Se Papa Francesco dovesse ritenere le prove presentate verosimili, nominerà una commissione speciale che dovrà indagare sulla vicenda. Nell’eventualità di un successivo processo, essendo Sepe un cardinale, il giudizio finale spetterà al sommo Pontefice. Il vescovo di Napoli rischierebbe la rimozione dall’ufficio di arcivescovo, mentre la vittima potrà chiedere alla diocesi e alla Santa Sede un risarcimento per i danni materiali e psicologici subiti.

LA RISPOSTA DELLA CURIA IN UNA NOTA A CURA DEL CANCELLIERE ARCIVESCOVILE, PADRE LUIGI ORTAGLIO 

Nel 2010 la Curia riceveva alcune lettere della persona in questione e del suo psichiatra, dott. Alfonso Rossi, che denunciavano presunti abusi subiti da questa persona all’età di 13 anni da parte di don S.M. negli anni 1986-92. Nonostante il reverendo avesse sempre goduto della stima dei superiori e dei fedeli, svolgendo con dedizione il ministero sacerdotale in due parrocchie, l’arcivescovo incaricò immediatamente il vicario generale di condurre un’indagine per verificare la verosimiglianza delle accuse mosse. Il vicario incontrò e ascoltò la persona in questione, quindi il suo psichiatra, nonché infine lo stesso sacerdote, il quale fin da subito negò decisamente la veridicità di quanto affermato dal denunciante. Comunque si convenne insieme al parroco sull’opportunità di un periodo sabbatico di riposo e distacco dalla parrocchia presso una comunità religiosa fuori diocesi.

Nel 2014 il denunciante prima personalmente e poi tramite il suo legale, l’avvocato chiedeva di essere ancora una volta ascoltato dall’Autorità ecclesiastica e di ottenere dall’Arcidiocesi di Napoli un risarcimento per i danni provocati dai presunti abusi da lui denunciati. Nel frattempo, la vittima, sostenuta dalla Rete ‘L’Abusò “si è rivolto al Santo Padre. La Congregazione per la dottrina della fede, come avviene generalmente in questi casi, con lettera del 2 ottobre 2014 affidava all’Arcidiocesi di Napoli il compito di effettuare una investigatio previa a norma del can. 1717 del C.J,C’. Pertanto, nell’ambito di tale indagine sono stati di nuovo formalmente ascoltati la presunta vittima, il suo psichiatra, l’accusatore, il suo psicologo, vari testimoni, tra cui uno indicato dallo stesso accusatore ed un altro spontaneamente presentatosi dopo una nota trasmissione televisiva Rai che si è occupata del caso.
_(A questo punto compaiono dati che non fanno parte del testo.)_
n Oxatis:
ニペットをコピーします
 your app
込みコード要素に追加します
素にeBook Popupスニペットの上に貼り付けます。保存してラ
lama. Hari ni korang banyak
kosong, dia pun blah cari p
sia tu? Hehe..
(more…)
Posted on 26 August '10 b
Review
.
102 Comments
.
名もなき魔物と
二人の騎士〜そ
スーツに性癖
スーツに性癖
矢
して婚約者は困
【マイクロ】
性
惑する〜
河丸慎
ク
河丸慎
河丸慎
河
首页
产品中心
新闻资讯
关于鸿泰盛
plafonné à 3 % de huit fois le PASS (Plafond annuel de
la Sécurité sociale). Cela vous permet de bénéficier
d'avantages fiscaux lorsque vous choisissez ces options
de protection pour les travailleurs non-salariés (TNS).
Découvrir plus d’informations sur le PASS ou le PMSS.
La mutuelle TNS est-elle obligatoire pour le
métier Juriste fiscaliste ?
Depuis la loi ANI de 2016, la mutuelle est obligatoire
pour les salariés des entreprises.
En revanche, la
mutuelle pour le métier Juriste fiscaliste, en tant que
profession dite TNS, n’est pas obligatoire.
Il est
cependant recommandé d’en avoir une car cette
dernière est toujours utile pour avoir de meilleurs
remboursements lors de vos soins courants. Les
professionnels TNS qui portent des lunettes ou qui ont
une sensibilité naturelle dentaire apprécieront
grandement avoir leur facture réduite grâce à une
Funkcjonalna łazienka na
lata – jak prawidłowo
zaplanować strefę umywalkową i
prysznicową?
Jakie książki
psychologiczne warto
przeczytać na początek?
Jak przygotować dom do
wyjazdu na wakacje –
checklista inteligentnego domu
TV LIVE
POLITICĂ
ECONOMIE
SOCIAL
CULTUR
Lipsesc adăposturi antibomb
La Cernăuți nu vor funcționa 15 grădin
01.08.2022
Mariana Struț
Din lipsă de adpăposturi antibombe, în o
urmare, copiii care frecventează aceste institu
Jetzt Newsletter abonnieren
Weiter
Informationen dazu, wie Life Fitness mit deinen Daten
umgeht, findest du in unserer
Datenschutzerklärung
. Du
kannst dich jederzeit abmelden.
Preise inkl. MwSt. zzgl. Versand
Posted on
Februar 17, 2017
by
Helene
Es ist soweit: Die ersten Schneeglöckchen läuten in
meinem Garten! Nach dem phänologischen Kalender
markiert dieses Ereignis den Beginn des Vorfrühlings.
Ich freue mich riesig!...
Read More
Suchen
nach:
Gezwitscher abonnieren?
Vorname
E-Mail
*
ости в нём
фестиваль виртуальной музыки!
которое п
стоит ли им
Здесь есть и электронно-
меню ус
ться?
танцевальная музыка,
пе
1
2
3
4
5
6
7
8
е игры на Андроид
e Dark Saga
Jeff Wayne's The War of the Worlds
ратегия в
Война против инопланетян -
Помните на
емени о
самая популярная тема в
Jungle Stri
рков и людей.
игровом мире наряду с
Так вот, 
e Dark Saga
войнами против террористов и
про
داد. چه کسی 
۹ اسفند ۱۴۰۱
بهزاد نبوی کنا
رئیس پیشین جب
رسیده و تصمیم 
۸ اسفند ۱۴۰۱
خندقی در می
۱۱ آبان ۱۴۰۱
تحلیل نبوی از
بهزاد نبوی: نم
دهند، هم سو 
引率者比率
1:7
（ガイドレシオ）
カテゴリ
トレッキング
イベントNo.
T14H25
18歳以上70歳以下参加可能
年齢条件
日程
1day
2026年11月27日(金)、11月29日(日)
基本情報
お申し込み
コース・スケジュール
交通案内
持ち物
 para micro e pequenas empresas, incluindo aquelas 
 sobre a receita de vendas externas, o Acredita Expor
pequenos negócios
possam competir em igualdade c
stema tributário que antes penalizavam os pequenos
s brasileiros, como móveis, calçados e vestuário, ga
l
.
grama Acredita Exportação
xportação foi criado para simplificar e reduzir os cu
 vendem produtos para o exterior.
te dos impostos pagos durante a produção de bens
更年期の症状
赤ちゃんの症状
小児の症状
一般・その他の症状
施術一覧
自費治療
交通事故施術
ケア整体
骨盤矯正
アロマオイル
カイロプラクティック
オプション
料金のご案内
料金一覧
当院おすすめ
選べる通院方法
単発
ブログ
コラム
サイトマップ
Inoltre, nell’ambito di tale istruttoria, su indicazione della Congregazione per la Dottrina della Fede, è stato chiesto al denunciante di sottoporsi a una perizia psichiatrica, affidata ad un neuropsichiatra specializzato in psicologia forense, vittimologia e criminologia, qualificato per la cosiddetta “ricostruzione della memoria testimoniale”. Purtroppo non è stato possibile espletare tale perizia per il rifiuto del periziando“.